Zwei verschiedene Baureihen bei der MZ ETS

MZ setzte bei der ETS auf zwei verschiedene Baureihen. Es gab eine kleinere und eine größere Version mit jeweils zwei unterschiedlichen Motorisierungen, alle ohne e10-Verträglichkeit. Das Einstiegsmodell war die ETS 125 mit 123 Kubikzentimeter Hubraum und 10 PS. Die ETS 150 war mit 143 Kubikzentimeter Hubraum und 11,5 PS ausgestattet. In der großen Baureihe konnten die Kunden sich entweder für die ETS 175 mit 172 Kubikzentimetern und 14 PS oder für die ETS 250 mit 243 Kubikzentimeter und 19 Pferdestärken entscheiden.

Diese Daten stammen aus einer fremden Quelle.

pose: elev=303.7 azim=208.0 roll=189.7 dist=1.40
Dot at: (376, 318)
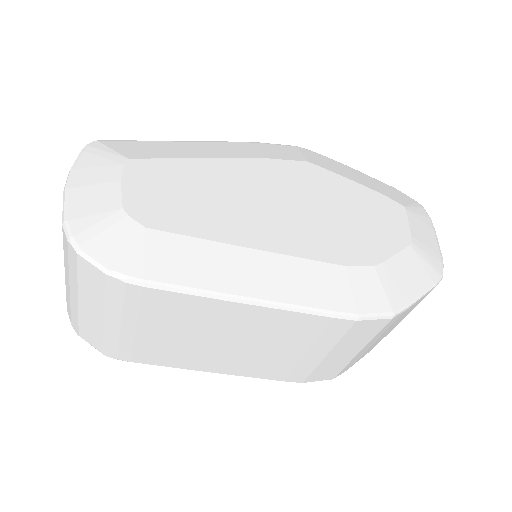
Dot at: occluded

Designer legten bei der MZ ETS Hand an

Die Unterschiede innerhalb der beiden Baureihen beschränkten sich ausschließlich auf die Motorisierung. Bei der Gegenüberstellung der kleinen und der großen Modelle ergeben sich jedoch ein paar Unterschiede. Sie betreffen zum Beispiel den Tank und die Gabel. Letztere stammt eigentlich von der größeren Schwester, musste aber für das kleinere Modell modifiziert werden. Die ETS wiederum bestand in wesentlichen Teilen aus Komponenten, die bereits bei der ES 2502 zum Einsatz gekommen waren. So konnte der Hersteller MZ das neue Modell mit überschaubarem Aufwand auf den Markt bringen. Dadurch war das Design bereits in groben Zügen vorgegeben. Nur einige Teile konnten verändert werden. So hatten die Designer beim Tank, beim Sitz und auch bei der Frontpartie relativ freie Hand.

Die MZ ETS verfügt über ein sportliches Fahrwerk

Zu Beginn der 1970er Jahren vollzog MZ mit der ETS einen bedeutenden Wandel. Hatten die Sachsen bis dahin nur Modelle mit Vollschwingen-Fahrwerk im Angebot, waren nun Motorräder mit Telegabel und komfortablerem Fahrwerk gefragt. Obwohl die DDR in vielen technologischen Bereichen nicht als besonders fortschrittlich galt, war die Nachfrage nach Motorräder aus dem Osten auch in Westdeutschland groß. MZ bediente also mit der ETS nicht zuletzt Kundenwünsche aus dem Westen.

Begehrte Sammlerstücke: Die MZ ETS aus Sachsen

Auch wenn ein beachtlicher Teil der Produktion exportiert wurde, so verblieb die Mehrheit der ETS-Maschinen doch im Ostblock. Die allermeisten Modelle haben die Jahrzehnte nicht überdauert. Nur noch einige Dutzend Maschinen sind heute zugelassen. Entsprechend hoch ist ihr Wert in Sammlerkreisen: Gebraucht kosten die Motorräder 4.000 bis 5.000 Euro.